If something as dull as insurance can be hard to make fun, imagine trying to encourage people to make use of their phone! Well, that’s what BT did, with Maureen Lipman providing the built-in entertainment, and an “ology” was born!

Castlemaine

In the mid 1980’s Castlemaine ran of series of ads that presented the Australian male as a strong, rough, occasionally sexist type, with a bit of lovable rogue about them. It lacked any music or sonic identity, focussing on the dry, dusty outback. The principle was simple, in that whatever happened, Castlemaine XXXX was the most important thing.

Fast forward

Fast forward (there’s a phrase from the era of VHS and Betamax). There are still undeniably well made, thought provoking, emotive and artistic ads, targeting both B2C and B2B audiences. There are also plenty of ads designed to entertain, though these generally seem to take the approach of contrived situations, people doing absurd things while repeatedly shouting the brand name at the screen in the hope that you’ll remember them next time you’re shopping. But why? Why ditch intelligent humour in favour of a race to the bottom? The reasons are simple:
Cut-through. Stand-out. Recall.
These are the standard answers. But why is this the case? Are we, the audience, at fault here? Have our attention spans become so diminished, and the impact of dual-screening so profound that to get our attention, in large part we have to dislike a brand to remember it?
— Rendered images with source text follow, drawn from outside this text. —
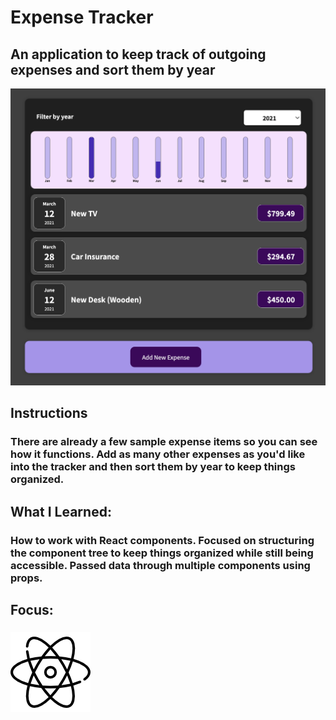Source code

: # Expense Tracker
## An application to keep track of outgoing expenses and sort them by year
![Expense Tracker Preview](../../src/img/projects/previews/expense-tracker-preview.png)
## Instructions
### There are already a few sample expense items so you can see how it functions. Add as many other expenses as you'd like into the tracker and then sort them by year to keep things organized.
## What I Learned:
### How to work with React components. Focused on structuring the component tree to keep things organized while still being accessible. Passed data through multiple components using props.
## Focus:
### ![Atom Icon](../../src/img/atom.png)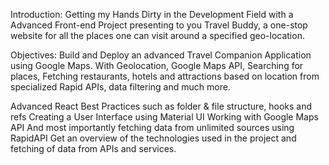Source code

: Introduction: 
Getting my Hands Dirty in the Development Field with a Advanced Front-end Project presenting to you Travel Buddy, a one-stop website for all the places one can visit around a specified geo-location.

Objectives:
Build and Deploy an advanced Travel Companion Application using Google Maps. With Geolocation, Google Maps API, Searching for places, Fetching restaurants, hotels and attractions based on location from specialized Rapid APIs, data filtering and much more.


Advanced React Best Practices such as folder & file structure, hooks and refs
Creating a User Interface using Material UI
Working with Google Maps API
And most importantly fetching data from unlimited sources using RapidAPI
Get an overview of the technologies used in the project and fetching of data from APIs and services.


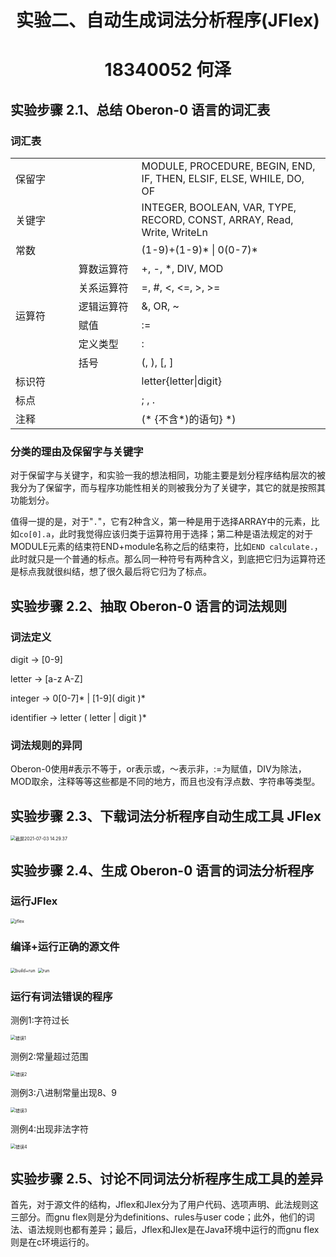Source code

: <h1 align=center>实验二、自动生成词法分析程序(JFlex)</h1>

<h1 align=center>18340052  何泽</h1>

## 实验步骤 2.1、总结 Oberon-0 语言的词汇表

### 词汇表

<table align="center" style="undefined;table-layout: fixed; ">
<colgroup>
    <col style="width: 20%">
    <col style="width: 20%">
    <col style="width: 60%">
</colgroup>
<tbody>
  <tr>
    <td colspan="2">保留字</td>
    <td>MODULE, PROCEDURE, BEGIN, END, IF, THEN, ELSIF, ELSE, WHILE, DO, OF</td>
  </tr>
  <tr>
    <td colspan="2">关键字</td>
    <td>INTEGER, BOOLEAN, VAR, TYPE, RECORD, CONST, ARRAY, Read, Write, WriteLn</td>
  </tr>
  <tr>
    <td colspan="2">常数</td>
    <td>(1-9)+(1-9)* | 0(0-7)*</td>
  </tr>
  <tr>
    <td rowspan="6">运算符</td>
    <td>算数运算符</td>
    <td>+, -, *, DIV, MOD</td>
  </tr>
  <tr>
    <td>关系运算符</td>
    <td>=, #,  &lt;, &lt;=, &gt;, &gt;=</td>
  </tr>
  <tr>
    <td>逻辑运算符</td>
    <td>&amp;, OR, ~</td>
  </tr>
  <tr>
    <td>赋值</td>
    <td>:=</td>
  </tr>
  <tr>
    <td>定义类型</td>
    <td>:</td>
  </tr>
  <tr>
    <td>括号</td>
    <td>(, ), [, ]</td>
  </tr>
  <tr>
    <td colspan="2">标识符</td>
    <td>letter{letter|digit}</td>
  </tr>
  <tr>
    <td colspan="2">标点</td>
    <td>;  ,  .</td>
  </tr>
  <tr>
    <td colspan="2">注释</td>
    <td>(* {不含*)的语句} *)</td>
  </tr>
</tbody>
</table>

### 分类的理由及保留字与关键字

对于保留字与关键字，和实验一我的想法相同，功能主要是划分程序结构层次的被我分为了保留字，而与程序功能性相关的则被我分为了关键字，其它的就是按照其功能划分。

值得一提的是，对于"`.`"，它有2种含义，第一种是用于选择ARRAY中的元素，比如`co[0].a`，此时我觉得应该归类于运算符用于选择；第二种是语法规定的对于MODULE元素的结束符END+module名称之后的结束符，比如`END calculate.`，此时就只是一个普通的标点。那么同一种符号有两种含义，到底把它归为运算符还是标点我就很纠结，想了很久最后将它归为了标点。

## 实验步骤 2.2、抽取 Oberon-0 语言的词法规则

### 词法定义

digit -> [0-9]

letter -> [a-z A-Z]

integer -> 0[0-7]* | \[1-9]( digit )*

identifier -> letter ( letter | digit )*

### 词法规则的异同

Oberon-0使用#表示不等于，or表示或，～表示非，:=为赋值，DIV为除法，MOD取余，注释等等这些都是不同的地方，而且也没有浮点数、字符串等类型。

## 实验步骤 2.3、下载词法分析程序自动生成工具 JFlex

<img src="图片2/截屏2021-07-03 14.29.37.png" alt="截屏2021-07-03 14.29.37" style="zoom:50%;" />

## 实验步骤 2.4、生成 Oberon-0 语言的词法分析程序

### 运行JFlex

<img src="图片2/jflex.png" alt="jflex" style="zoom:50%;" />

### 编译+运行正确的源文件

<img src="图片2/build+run.png" alt="build+run" style="zoom:50%;" />

<img src="图片2/run.png" alt="run" style="zoom:50%;" />

### 运行有词法错误的程序

测例1:字符过长

<img src="图片2/错误1.png" alt="错误1" style="zoom:50%;" />

测例2:常量超过范围

<img src="图片2/错误2.png" alt="错误2" style="zoom:50%;" />

测例3:八进制常量出现8、9

<img src="图片2/错误3.png" alt="错误3" style="zoom:50%;" />

测例4:出现非法字符

<img src="图片2/错误4.png" alt="错误4" style="zoom:50%;" />

## 实验步骤 2.5、讨论不同词法分析程序生成工具的差异

首先，对于源文件的结构，Jflex和Jlex分为了用户代码、选项声明、此法规则这三部分。而gnu flex则是分为definitions、rules与user code；此外，他们的词法、语法规则也都有差异；最后，Jflex和Jlex是在Java环境中运行的而gnu flex则是在c环境运行的。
I’m no spring-chicken, so I grew up reading books, watching TV ads, getting news from a paper with articles longer than 140 characters, and no distractions. I’m capable of processing long-form communication, however as social media, multiple-screens and short-form communication grow, I find myself less willing to commit long periods of mental time to one activity. Like a growing proportion of the population, I’m accustomed to the sound-bite, snippet culture of communication. So, having shouted from the telly at the top of our heads while we check our email or Facebook, it seems it’s far better to have lodged an irritation of the brand in our sub-conscious than nothing at all. It’s no surprise that we increasingly prefer ad free streaming services such as Netflix, record shows for later, or simply buffer 20 minutes of live TV so we can blip through the ads. Why would we do anything else? Advertisers have collectively made these segments of our lives unappealing, and I’d suggest have killed the goose that laid the golden egg.

Hyper-targeted ads

One solution to the advertisers problem of potentially huge quantities of wastage is Sky AdSmart  This solution takes subscriber data and allows you, the advertiser, to deliver ads to very precisely targeted audiences. The costs are eye-watering, but you should be delivering the right ad to the right person, and you only pay for a view when 75% of the ad has been viewed.

Getting through

If I look at the brands that I like and respect (Apple, Amazon, BBC, NatWest, First Direct, Wiggle, Audi, Thule, Garmin) I don’t find any one of these having to irritate me into action. They talk to me as an adult and deliver consistently great service. Will we only respond if we have someone shouting a brand-name on a loop, in a contrived scenario, populated by buffoons, doing absurd things in the name of advertising? I hope not. It’s a bleak future if we do.